They're very different. Persona 1 and Persona 2 have the emotions element, and actions picked stay consistent unless a random dialogue prompt changes it for that battle. If one action provokes the reaction you want, it will always provoke that reaction. You can see this in the guide that Arue linked, which shows specific reactions that always provoke joy.
In contrast, the mainline SMT system doesn't use emotions, and is more like a standard dialogue wheel. While each demon has specific personality traits in regards to what they like and don't like, actions are not always consistent, and doing the same thing will not always produce the same results. SMT4 in particular is especially tricky, thanks to the wide variety of demons and conversations they have. I know one big mistake that beginners in SMT4 make is giving in to every demon's demand, when a lot of demon's actually prefer it if you know when to not give in and end the conversation.
I actually prefer the standard SMT negotiation system over the one used in Persona 1/2. While it wasn't too bad in Persona 1 when successful conversations got you a Spell/Persona card every time, it became downright annoying in Persona 2 when you had to provoke the same reaction several times just to get one Persona.
I actually don't mind the emotion thing as a gauge of how well you're doing in a negotiation, since that was sort of my beef in SMT4, but after getting told the, oh what was it, the rule was like "give once or twice, end negotiation, repeat till success" thing, which worked out well enough most of the time, I did find it much less painful. The real difference or clincher was that SMT4 had a Compendium, meaning I didn't have to acquire new demons if I didn't want to. I could just keep buying old ones and fusing them in new ways, which is precisely what I did for most of the game.
P1 is sort of different from P2, though, in that doing the same action does in fact provoke different responses, and I never feel like there's enough leeway to really try to find a new "good" response before it all goes topsy turvy on me.
If we really want to talk about something unfun, not reliable and not well designed, we could talk about P3 and P4's dungeons.
What didn't you like about the SMT IV system? It's waaaaayyy better than the randomly generated grindy non sense that P3/P4 gives you.
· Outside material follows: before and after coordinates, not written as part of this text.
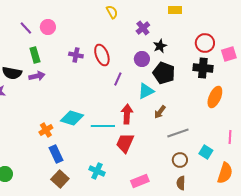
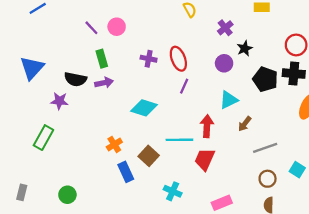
black pentagon: (164, 73) -> (265, 79), moved
purple line: (118, 79) -> (184, 86), moved
cyan diamond: (72, 118) -> (144, 108), moved
brown square: (60, 179) -> (149, 156), moved

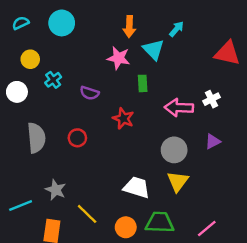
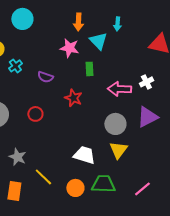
cyan arrow: (176, 29) -> (117, 24), turned 144
purple triangle: (213, 141) -> (147, 117), size x1.6

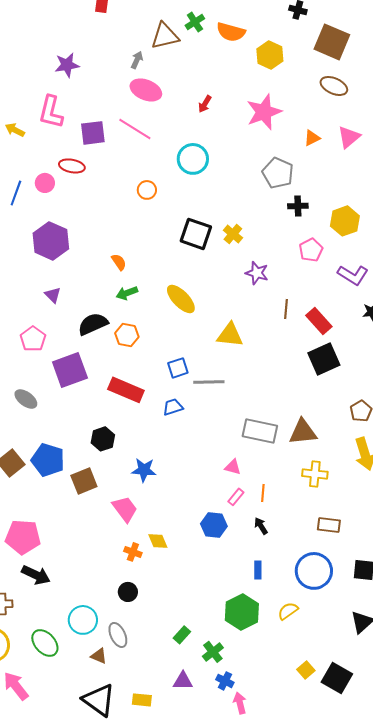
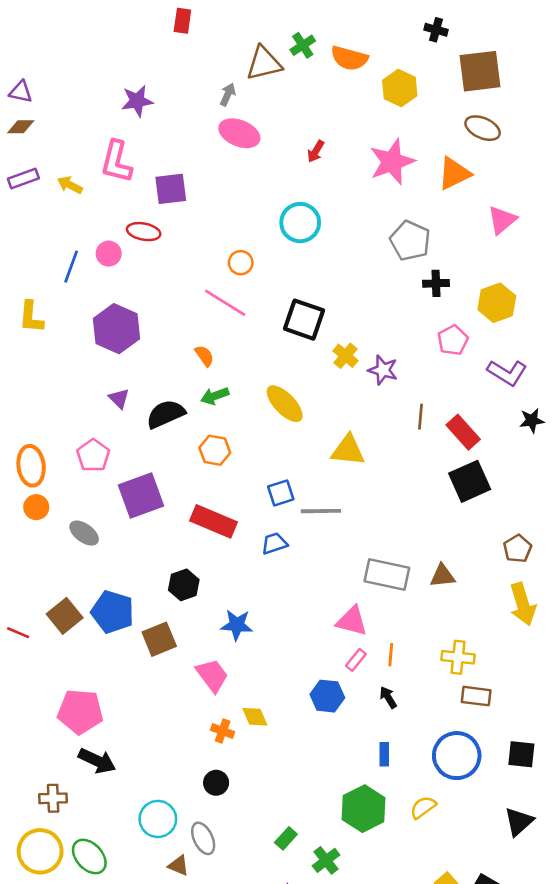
brown square: (332, 42) -> (480, 71), turned -30
pink line: (135, 129) -> (225, 303), moved
pink triangle: (349, 137) -> (502, 220), moved
orange triangle: (312, 138) -> (454, 173), moved, size x1.6
yellow cross: (233, 234) -> (345, 356), moved
black semicircle: (93, 324) -> (166, 414), moved
brown triangle: (303, 432) -> (442, 576), size x0.7
pink triangle: (233, 467) -> (352, 621), size x1.5
yellow cross: (315, 474) -> (458, 657), moved
green ellipse: (45, 643) -> (89, 856), moved

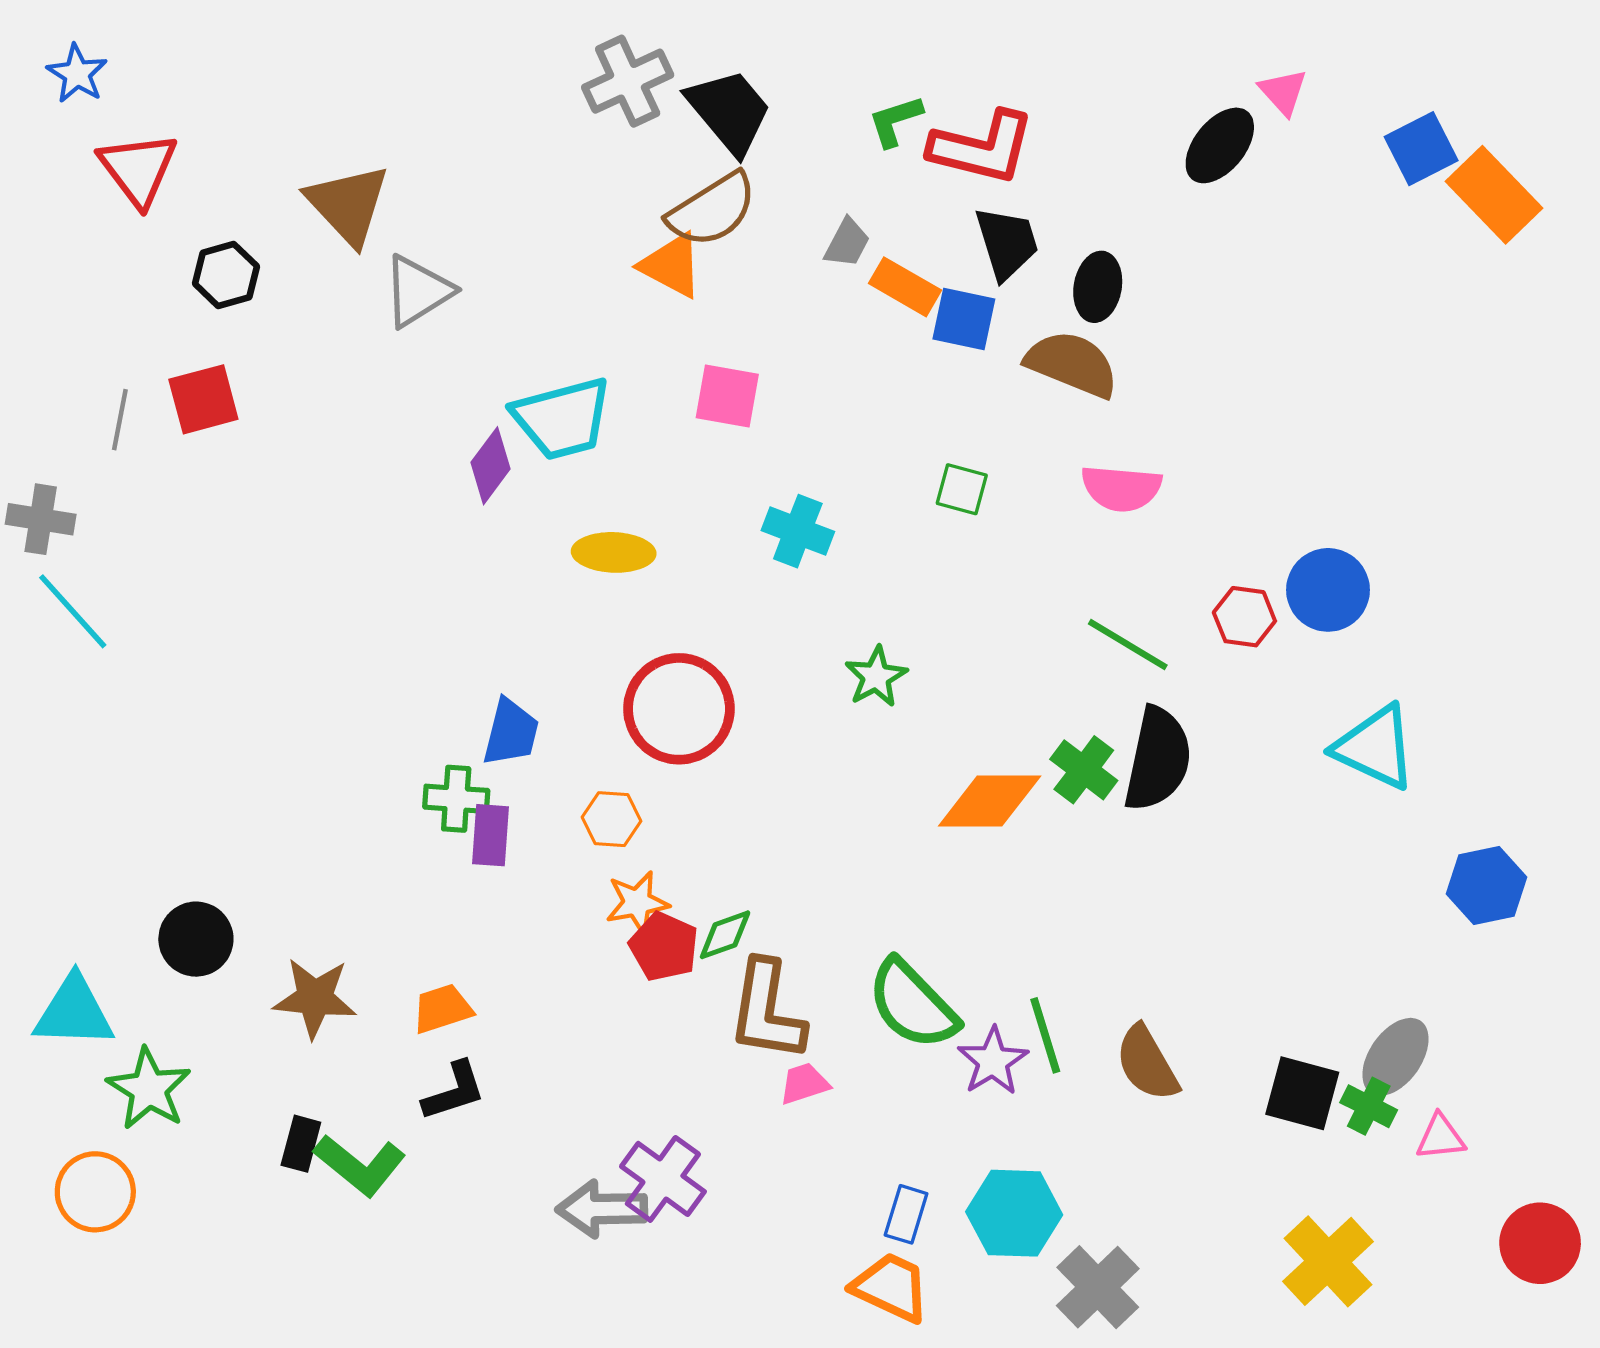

It's not that bad in Persona because the games don't have fully customizable parties and you hardly need to fuse in P4(black frost nukes the game and I used Orpheus up untilfor P3P) but that kind of non sense in a game with 400 demons? LOL.(I'm assuming you don't find the random persona mechanic in P3/P4 unfun, unreliable and not well designed)hanged man
1. I actually don't think I can name an RPG where I felt dungeon design was good. I can name some where I think it was bad, but I don't know that I've ever felt like one was particularly stellar.
2. Which random element of grindyness are we talking about? I feel like this is something obvious and I'm just not remembering it. Maybe I would change my position if somebody stopped assuming I was intelligent and told me what we're talking about?